Théoriquement, les cellules tumorales devraient être reconnues et détruites par le système immunitaire. Pourtant, dans un grand nombre de cas, ces cellules anormales échappent à la surveillance immunitaire et prolifèrent. Mais par quel(s) mécanisme(s) les tumeurs peuvent-elles induire une suppression locale de l'immunité ? Les travaux d'une équipe américaine du Vanderbilt University Medical Center (Nashville, Tennessee) montrent que ce processus implique notamment l'activité d'un des récepteurs à la prostaglandine E2 (PGE2). Ce récepteur serait un médiateur clé de l'action immunosuppressive des tumeurs : il conduit à une diminution du nombre de cellules T cytotoxiques antitumorales via une inhibition de la différenciation des cellules dendritiques.
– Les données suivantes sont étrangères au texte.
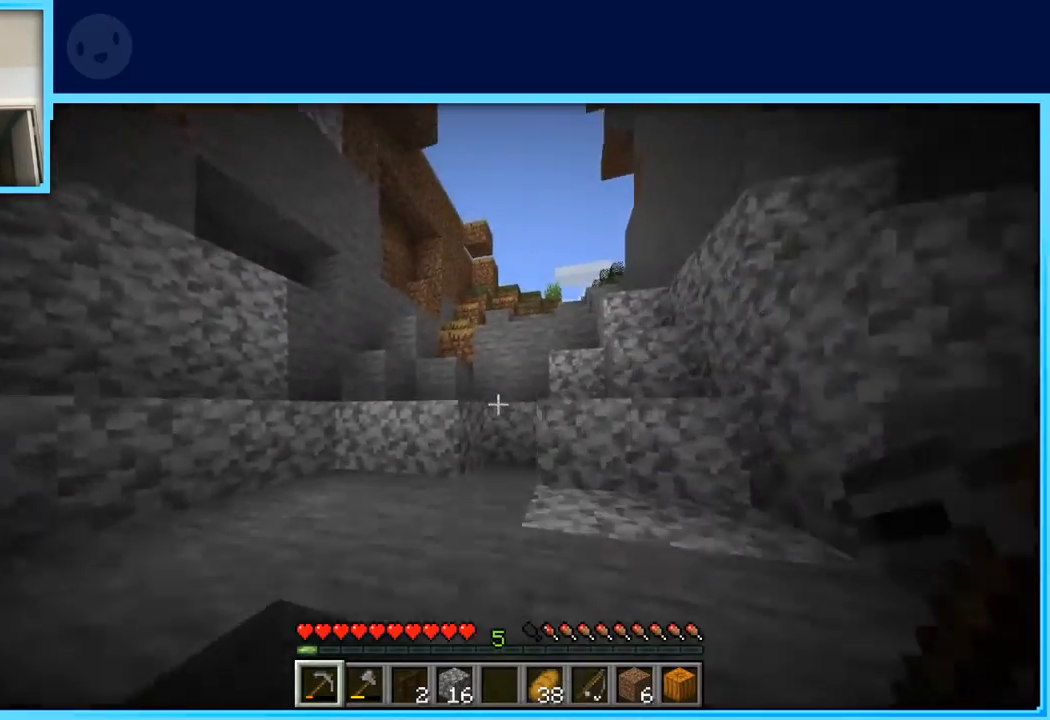
{"keys": ["space", "w"], "events": [[117, "space", "up"], [167, "a", "down"], [300, "a", "up"], [350, "space", "down"]]}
Cette découverte pourrait conduire à la mise au point de médicaments qui, en bloquant l'activité de ce récepteur, permettraient au système immunitaire d'agir plus efficacement contre les cellules tumorales.
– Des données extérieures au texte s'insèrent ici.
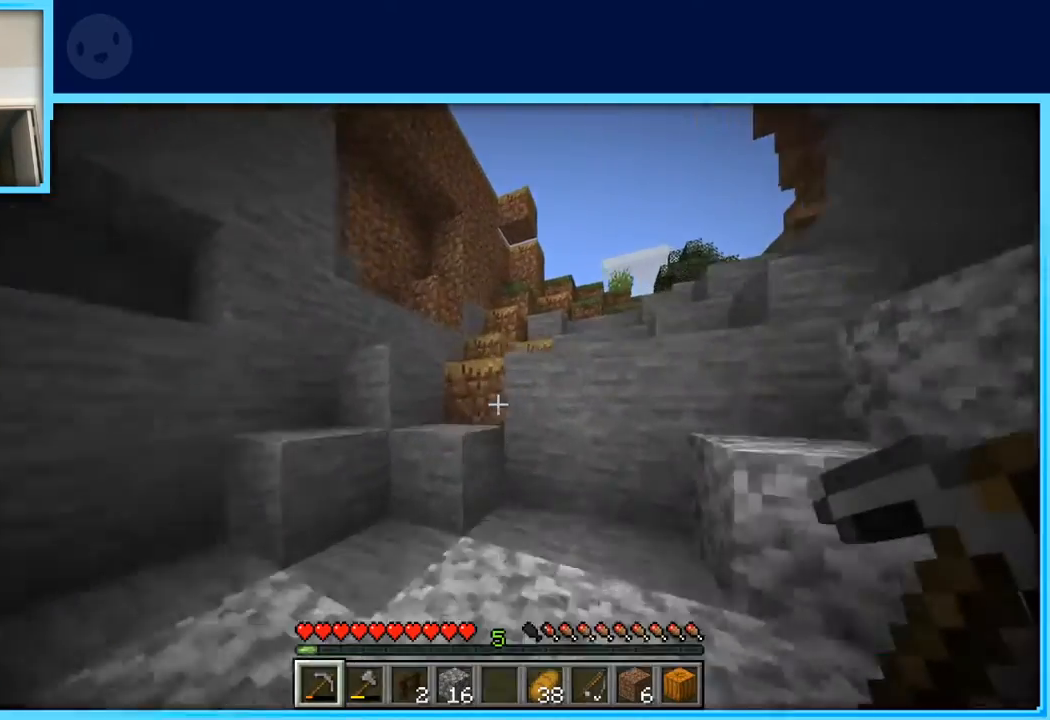
{"keys": ["a", "w"], "events": [[83, "a", "down"], [83, "space", "up"], [317, "space", "down"], [500, "space", "up"]]}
Une surexpression de la cyclooxygénase-2 (COX-2) et de son métabolite majeur, PGE2, a pu être détectée dans de nombreux cancers humains, et des macrophages infiltrant les tumeurs produisent également une quantité importante de PGE2. Disposant d'une lignée de souris dépourvues du gène codant pour un des quatre récepteurs à PGE2, le récepteur EP2, Richard Breyer et coll. ont souhaité l'utiliser afin de rechercher le rôle de PGE2 dans le développement des tumeurs.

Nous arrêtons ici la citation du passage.